» WHAT IS REQUIRED: Please continue the story about the two snowy mornings, starting right after its last sentence.

» READING PASSAGE:
=== Begin Enclosure ===
I wake up at 5:30 and roll out of bed.  I’m in Plainfield about 90 minutes south of Chicago.  The weather the night before called for snow and we got a solid 18 inches overnight.  They’ve done this before though and the streets are mostly cleared already.  The snow stopped about an hour ago and the plows have been through twice.  I stand, still in my underwear, looking out the window at the mess.  Cars splash through the slush still on the roads and spray it everywhere, another snow plow rumbles by tossing more of the slush into the driveway behind my cars where it promptly freezes. The snow isn’t pretty… it’s wet and dirty and cold


Two years later I wake up at 5:30 and roll out of bed.  It’s Monday morning but I’ve taken the day off which is all the more reason to get up early.  I quickly pull on two pairs of socks and a pair of fuzzy underwear.  Jeans, boots,  flannel shirt and bib coveralls follow.   That last with a Mossy Oak Breakup pattern camouflage.  I walk into the living room and stand in front of the picture window.  The security light at my neighbors nearly a hundred yards away glows orange and lights up the mist and fog so that the whole world seems to glow.  The trees between our houses stand stark, black and still in the early morning quiet.  It’s wet and cold… it’s pretty.


In Plainfield I toss on work clothes (business casual) and check my email quickly before heading out.  I should shovel the walk but decide that I don’t care.  Mrs. Jinksto won’t go anywhere today so it can wait.  I’ll have to shovel to get the car out of the drive though.  I take a look at the wet and freezing mass of ice thrown across the drive by the plows.  It’s nearly two feet tall and it’s going to be a lot of work to dig through that dressed for work.  I go back into the house and get the truck keys.  Returning, I drop it into four wheel drive and power out into the street.  I can feel the F250 crushing the snow and slush down into a layer of pure ice.  I’ll pay for this later but for now I enjoy the redneckness of doing it my way.  As I cruise carefully down the street ignoring piles of snow missed by the plows I wave to a neighbor who is slogging away in his business suit trying to dig his car out.   The four-lane streets are reduced to two.  The yellow line is replaced by an eight foot wide swath of snow and slush that is nearly impossible to get through in a car.  You just sort of follow the guy in front of you and drive where others have driven. It’s the only time of the year that these people are even civil on the roads.

Thirty minutes later I pull into the train station.  The parking lot was plowed the night before but another inch of snow has fallen since then covering the lines.   I use the lot number placards hung from a steel cable over the lot to help me get close to an actual parking place.  I’ve done better than most so I probably won’t get a ticket.  I pass by the pay area and push a dollar into the proper slot.  As I turn back toward the train tracks I notice the stark white security lights glowing like beacons in the mist and fog.  A woman nearby is yelling at the ticket agent about something but I can’t hear what.  I really don’t care… it’s her problem not mine.  It’s ugly and cold.
=== End Enclosure ===
[Items from a data source]
=== Begin Enclosure ===
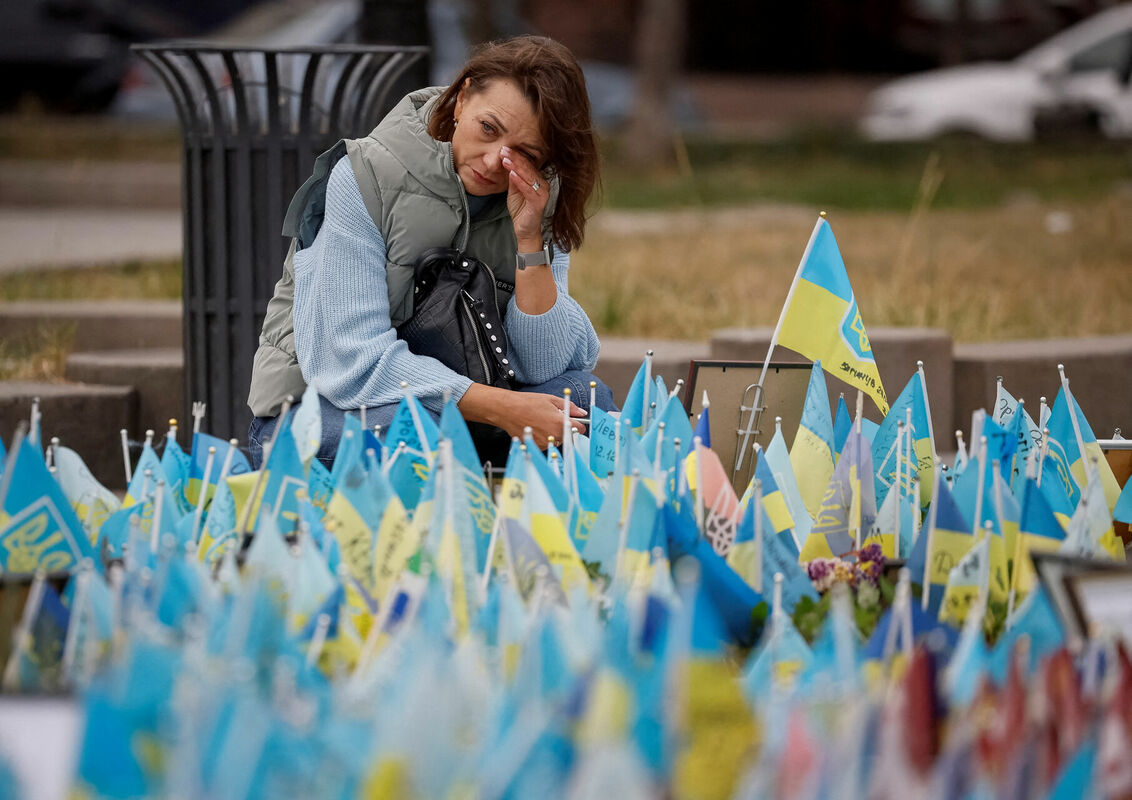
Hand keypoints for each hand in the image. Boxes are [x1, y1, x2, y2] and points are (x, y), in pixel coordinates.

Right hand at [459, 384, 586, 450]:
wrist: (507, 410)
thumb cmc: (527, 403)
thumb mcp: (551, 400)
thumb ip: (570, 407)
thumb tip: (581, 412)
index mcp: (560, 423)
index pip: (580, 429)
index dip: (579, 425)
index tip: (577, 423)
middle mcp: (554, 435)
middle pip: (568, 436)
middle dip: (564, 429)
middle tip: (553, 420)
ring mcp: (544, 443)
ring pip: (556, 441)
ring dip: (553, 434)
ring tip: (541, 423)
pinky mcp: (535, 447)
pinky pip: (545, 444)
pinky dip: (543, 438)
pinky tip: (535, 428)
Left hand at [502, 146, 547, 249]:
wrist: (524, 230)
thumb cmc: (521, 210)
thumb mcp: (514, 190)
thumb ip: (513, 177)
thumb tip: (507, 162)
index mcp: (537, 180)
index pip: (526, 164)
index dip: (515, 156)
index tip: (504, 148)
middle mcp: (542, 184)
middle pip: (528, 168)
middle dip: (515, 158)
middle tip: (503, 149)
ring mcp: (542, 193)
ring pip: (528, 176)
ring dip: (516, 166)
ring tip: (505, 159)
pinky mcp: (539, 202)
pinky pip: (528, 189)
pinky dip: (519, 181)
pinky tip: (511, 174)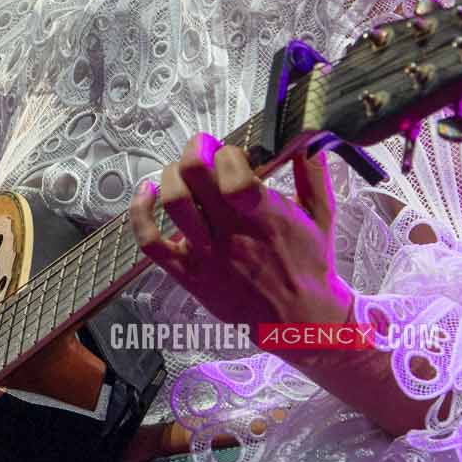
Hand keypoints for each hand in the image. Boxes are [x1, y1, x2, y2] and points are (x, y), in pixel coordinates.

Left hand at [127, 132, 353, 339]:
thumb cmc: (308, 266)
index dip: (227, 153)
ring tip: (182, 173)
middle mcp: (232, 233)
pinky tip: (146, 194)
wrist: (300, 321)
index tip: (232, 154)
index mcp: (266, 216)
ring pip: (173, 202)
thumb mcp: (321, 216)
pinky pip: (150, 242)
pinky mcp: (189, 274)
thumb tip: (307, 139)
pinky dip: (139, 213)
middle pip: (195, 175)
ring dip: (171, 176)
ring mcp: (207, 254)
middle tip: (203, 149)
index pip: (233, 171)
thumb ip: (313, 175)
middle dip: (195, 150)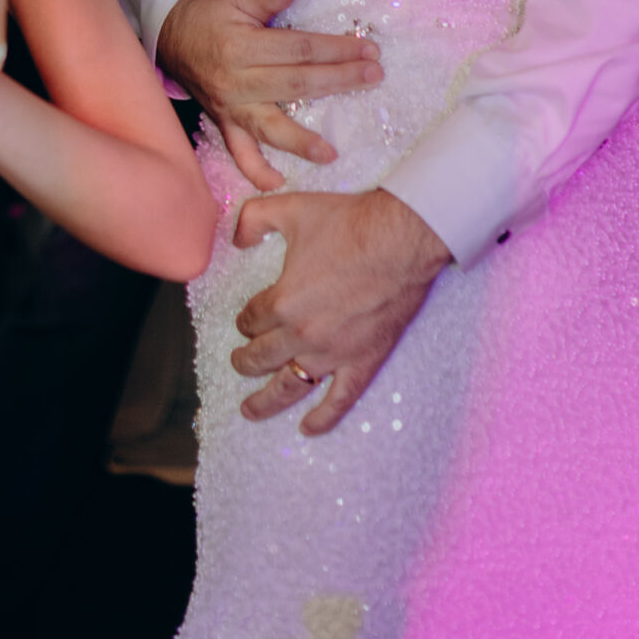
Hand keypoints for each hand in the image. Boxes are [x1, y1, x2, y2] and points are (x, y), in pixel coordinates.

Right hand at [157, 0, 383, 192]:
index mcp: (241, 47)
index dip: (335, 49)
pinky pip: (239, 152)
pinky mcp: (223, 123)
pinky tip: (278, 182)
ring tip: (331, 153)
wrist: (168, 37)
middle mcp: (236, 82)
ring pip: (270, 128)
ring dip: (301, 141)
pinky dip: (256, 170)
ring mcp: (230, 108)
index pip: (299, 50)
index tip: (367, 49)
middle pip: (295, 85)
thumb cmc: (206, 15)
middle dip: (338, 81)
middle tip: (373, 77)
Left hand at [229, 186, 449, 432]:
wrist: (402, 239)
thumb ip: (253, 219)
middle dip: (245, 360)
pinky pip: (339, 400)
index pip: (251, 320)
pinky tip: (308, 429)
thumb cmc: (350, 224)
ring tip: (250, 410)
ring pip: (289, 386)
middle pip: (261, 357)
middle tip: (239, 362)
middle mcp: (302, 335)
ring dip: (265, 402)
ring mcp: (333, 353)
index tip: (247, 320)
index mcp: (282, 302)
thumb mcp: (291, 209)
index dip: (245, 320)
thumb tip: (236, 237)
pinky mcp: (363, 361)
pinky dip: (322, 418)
=== End Enclosure ===
» RESULT FOR THIS TASK:
A lifetime away in Stanley, NC I fire up that same F250 and turn around in the drive.  The truck hasn’t warmed up yet so the defroster is on high and working hard.  It’s cold but we’re so bundled and layered that we can hardly tell.   I look at my nephew on the passenger side and grin.  He’s ten and he’s leaned forward in the seat trying to see everything at once.  It’s his first real hunting trip and he’s white with excitement.  Everything is new and fresh for him.  I remember when going hunting was that way for me too.  Some days it still is.  The guns have been cleaned four or five times in anticipation.  The truck loaded the night before, the stands have been up for weeks now.   There’s nothing to slow you down on this first day, there’s nothing to go wrong. The anticipation builds for weeks and early in the morning on opening day there’s nothing left to do but go. 

Ms Jinksto has filled a thermos for each of us and presented them with a kiss as we went out the door into the dark.  Mine has coffee, his hot chocolate.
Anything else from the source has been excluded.